Segment Open

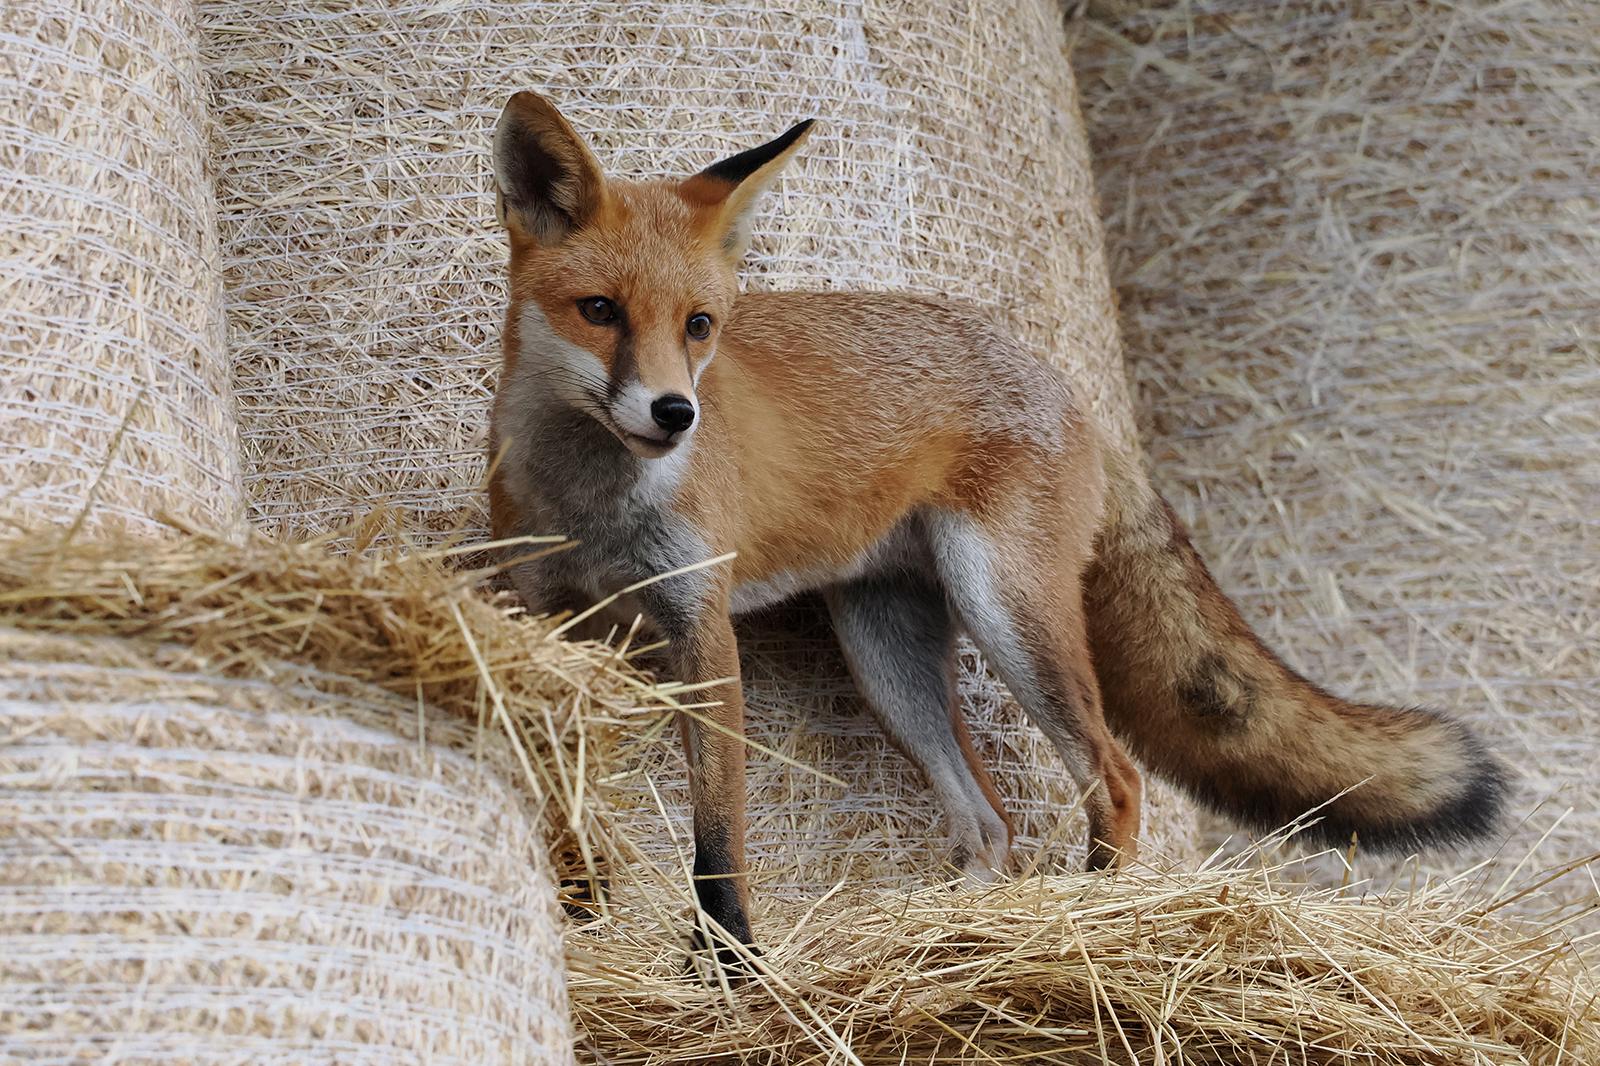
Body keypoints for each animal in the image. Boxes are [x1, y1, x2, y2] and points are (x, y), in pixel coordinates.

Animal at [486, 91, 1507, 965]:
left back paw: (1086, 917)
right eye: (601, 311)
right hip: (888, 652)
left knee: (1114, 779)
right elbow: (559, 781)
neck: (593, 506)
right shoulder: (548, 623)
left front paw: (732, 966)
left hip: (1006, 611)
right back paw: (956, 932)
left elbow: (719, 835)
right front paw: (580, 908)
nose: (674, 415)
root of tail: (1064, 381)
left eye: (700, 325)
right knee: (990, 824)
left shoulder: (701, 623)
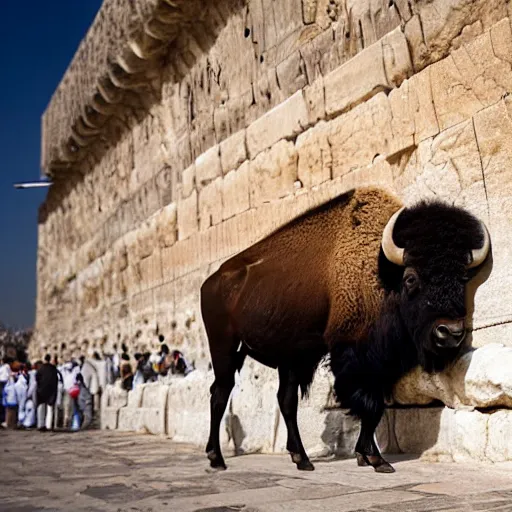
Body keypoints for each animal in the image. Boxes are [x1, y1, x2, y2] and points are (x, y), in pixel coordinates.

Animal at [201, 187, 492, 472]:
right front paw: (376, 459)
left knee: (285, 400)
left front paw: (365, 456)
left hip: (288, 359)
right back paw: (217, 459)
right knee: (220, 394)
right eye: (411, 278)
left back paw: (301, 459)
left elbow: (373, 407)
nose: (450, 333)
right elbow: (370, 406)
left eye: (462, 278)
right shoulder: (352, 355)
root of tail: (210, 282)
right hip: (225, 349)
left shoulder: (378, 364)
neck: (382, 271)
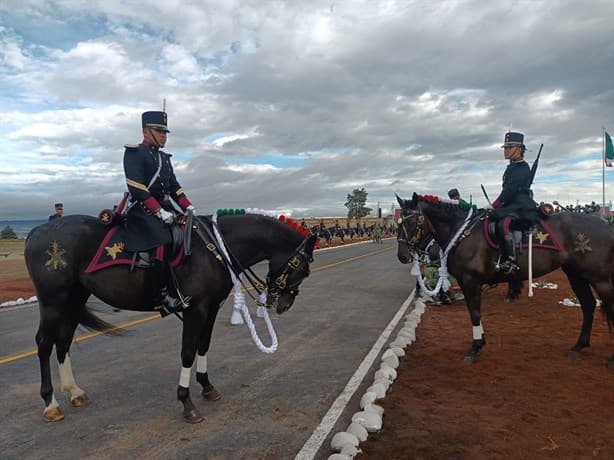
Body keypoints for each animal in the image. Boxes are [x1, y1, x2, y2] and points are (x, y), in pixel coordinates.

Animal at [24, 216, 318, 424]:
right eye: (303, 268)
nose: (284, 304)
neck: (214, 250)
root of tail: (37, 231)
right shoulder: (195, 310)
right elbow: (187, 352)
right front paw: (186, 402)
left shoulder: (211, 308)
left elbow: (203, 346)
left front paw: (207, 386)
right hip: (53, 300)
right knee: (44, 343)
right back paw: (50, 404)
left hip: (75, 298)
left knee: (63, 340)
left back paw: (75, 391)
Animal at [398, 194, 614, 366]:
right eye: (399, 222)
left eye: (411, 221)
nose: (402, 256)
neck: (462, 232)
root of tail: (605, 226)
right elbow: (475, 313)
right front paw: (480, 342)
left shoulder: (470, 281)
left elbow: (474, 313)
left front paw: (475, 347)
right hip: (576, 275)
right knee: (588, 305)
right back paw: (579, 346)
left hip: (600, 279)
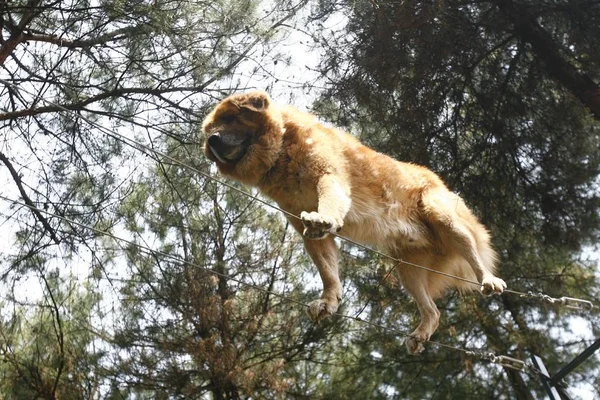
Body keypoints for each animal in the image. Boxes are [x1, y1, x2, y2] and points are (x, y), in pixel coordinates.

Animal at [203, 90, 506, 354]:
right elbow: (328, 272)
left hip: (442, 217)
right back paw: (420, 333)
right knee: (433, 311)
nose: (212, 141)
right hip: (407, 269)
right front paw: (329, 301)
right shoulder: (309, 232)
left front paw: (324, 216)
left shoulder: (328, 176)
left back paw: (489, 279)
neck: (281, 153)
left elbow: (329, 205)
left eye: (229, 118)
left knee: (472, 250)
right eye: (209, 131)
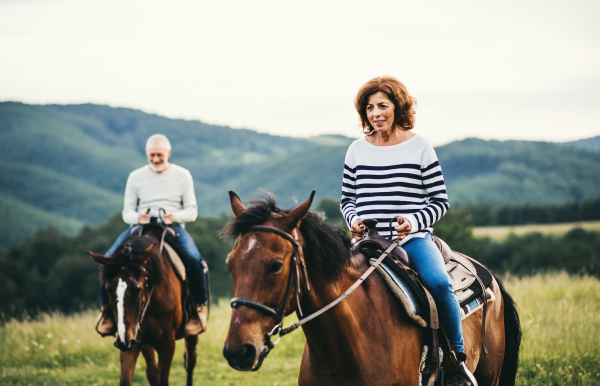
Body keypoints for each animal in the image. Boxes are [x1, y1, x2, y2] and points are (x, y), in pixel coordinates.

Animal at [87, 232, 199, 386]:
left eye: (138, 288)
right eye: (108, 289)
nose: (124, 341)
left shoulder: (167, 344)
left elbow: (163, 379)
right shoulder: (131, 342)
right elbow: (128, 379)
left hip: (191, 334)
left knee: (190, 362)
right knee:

Segment Closed

# Activity
Locate the word "front" in the entries, and copy every line where it is found.

# Answer space
left front paw: (732, 966)
right front paw: (580, 908)
right front paw: (376, 459)
left front paw: (365, 456)
right front paw: (186, 402)
left front paw: (207, 386)
right front paw: (480, 342)
left front paw: (475, 347)
right front paw: (329, 301)
left front paw: (324, 216)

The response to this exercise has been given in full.